Ali Salem traveled to a place that only exists as an “entity” in the minds of some, yet discovered it is real. He wrote a book about the three-week trip called “A Drive to Israel.”
Years later, the place that is real wanted to recognize his bold trek, but his country would not allow him to be honored.
I’ve always wondered at this inconsistent practice of avoiding reality; it may not be unique to the Middle East conflict but is commonly practiced by both sides there when it comes to words and free thought:
Arabs and Israelis pretend that the other side doesn’t exist, as if they will just go away.
And when they don’t go away, they attack that which doesn’t exist and kill the non-existent civilians of the non-existent enemy that is so threatening.
Imagine how powerful each side might be if it really did exist?
We can find examples of this extremism on both sides.
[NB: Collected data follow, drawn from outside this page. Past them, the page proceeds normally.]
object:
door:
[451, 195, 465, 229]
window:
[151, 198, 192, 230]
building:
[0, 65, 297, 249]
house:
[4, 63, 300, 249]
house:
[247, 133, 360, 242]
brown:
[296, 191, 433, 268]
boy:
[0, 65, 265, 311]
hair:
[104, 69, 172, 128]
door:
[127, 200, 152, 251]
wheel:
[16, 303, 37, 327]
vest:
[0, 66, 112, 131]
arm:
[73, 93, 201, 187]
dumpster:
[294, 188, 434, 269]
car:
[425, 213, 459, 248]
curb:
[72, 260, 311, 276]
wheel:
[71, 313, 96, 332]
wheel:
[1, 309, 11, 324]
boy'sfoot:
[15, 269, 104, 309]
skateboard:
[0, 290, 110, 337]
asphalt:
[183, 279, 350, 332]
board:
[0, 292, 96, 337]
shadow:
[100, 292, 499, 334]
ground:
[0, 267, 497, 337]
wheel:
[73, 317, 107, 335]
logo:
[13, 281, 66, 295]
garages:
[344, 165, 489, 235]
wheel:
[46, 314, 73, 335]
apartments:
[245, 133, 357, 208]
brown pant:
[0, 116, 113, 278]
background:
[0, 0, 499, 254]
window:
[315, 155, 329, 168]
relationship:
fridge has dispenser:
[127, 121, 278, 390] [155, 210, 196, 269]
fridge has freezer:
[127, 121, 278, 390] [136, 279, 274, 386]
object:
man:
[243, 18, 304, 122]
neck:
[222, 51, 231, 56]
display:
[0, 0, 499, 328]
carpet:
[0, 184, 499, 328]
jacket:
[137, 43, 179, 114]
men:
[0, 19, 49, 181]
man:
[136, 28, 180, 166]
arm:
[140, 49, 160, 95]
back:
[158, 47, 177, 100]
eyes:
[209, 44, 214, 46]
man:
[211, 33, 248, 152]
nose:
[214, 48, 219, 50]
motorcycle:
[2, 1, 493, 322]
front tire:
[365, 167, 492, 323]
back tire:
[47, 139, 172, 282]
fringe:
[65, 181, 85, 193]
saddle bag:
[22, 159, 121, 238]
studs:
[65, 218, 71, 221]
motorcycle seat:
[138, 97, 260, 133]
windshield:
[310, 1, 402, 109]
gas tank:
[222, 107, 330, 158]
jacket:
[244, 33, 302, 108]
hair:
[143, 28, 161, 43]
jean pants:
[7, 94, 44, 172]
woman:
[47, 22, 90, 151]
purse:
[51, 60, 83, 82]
Golda Meir declared that the Palestinians don’t exist, upsetting my father to no end. And, for many years, Israel banned the Palestinian flag and struck images of Palestine from their maps.
The Arabs, too, refer to Israel as “the Zionist entity,” strike references to Israel from their maps and denounce it all as “normalization.” What a contradiction that is. There is nothing normal about opposing normalization.
Sari Nusseibeh had the courage to speak out against a counterproductive policy by a British teachers union to boycott an Israeli university that affiliated with a Jewish settler community called Ariel. Arab critics called for his head, denounced his opinions as traitorous, but worse, branded what he did as “normalization” that should not be tolerated. God forbid that we have any normal people negotiating an end to this abnormal conflict.
We know that all this comes from unrestrained emotions, and maybe a little too much sun. It’s hot there.
Arabs and Jews also have a tendency of kissing everything except their enemies. We kiss walls, kiss camels, kiss the cheeks of our relatives three times - anything less than three times is a sign of disrespect, which is why so many Israeli officials never wanted to kiss the late President Yasser Arafat’s stubbled five-day growth.
We can’t even agree on terms. The West Bank and Gaza Strip, and Arab East Jerusalem have different meanings in Israel, where Israelis refer to them as “Judea and Samaria,” and “Israel’s eternal capital that will never fall into the hands of the Arabs.”
Palestinians say they are “occupied.” Israelis say they are “disputed.” Palestinians can’t be too occupied if the unemployment rate is sky-high. Is it a wall? A fence? Or a barrier? Even such gruesome terms as “suicide bombings” have many different alternatives, such as “martyrdom operations” or “homicide attacks.”
Maybe that’s the problem. When Palestinians and Israelis finally reach the negotiating table, they literally can’t speak the same language.
Of course, maybe it’s just the “kha” sound, which is also unique to Arabs and Israelis. We’re the only people in the world that have that harsh sounding syllable in our vocabularies.
I can just see how a meeting might have gone between former Prime Minister Ehud Barak and Arafat back when peace seemed to be at hand.
“Khello, you Jordanian in denial,” Barak begins.
“Khello back, you Zionist Entity,” Arafat replies.
“Khwat’s the topic this morning?” Barak asks.
“Khonfis-khastions of khomes and khilltops,” Arafat answers.
“No. Let’s khalk about khamas,” Barak replies.
Even if you “khan’t” understand what just took place, the spitting back and forth from using that “kha” sound has just “khot” to be annoying.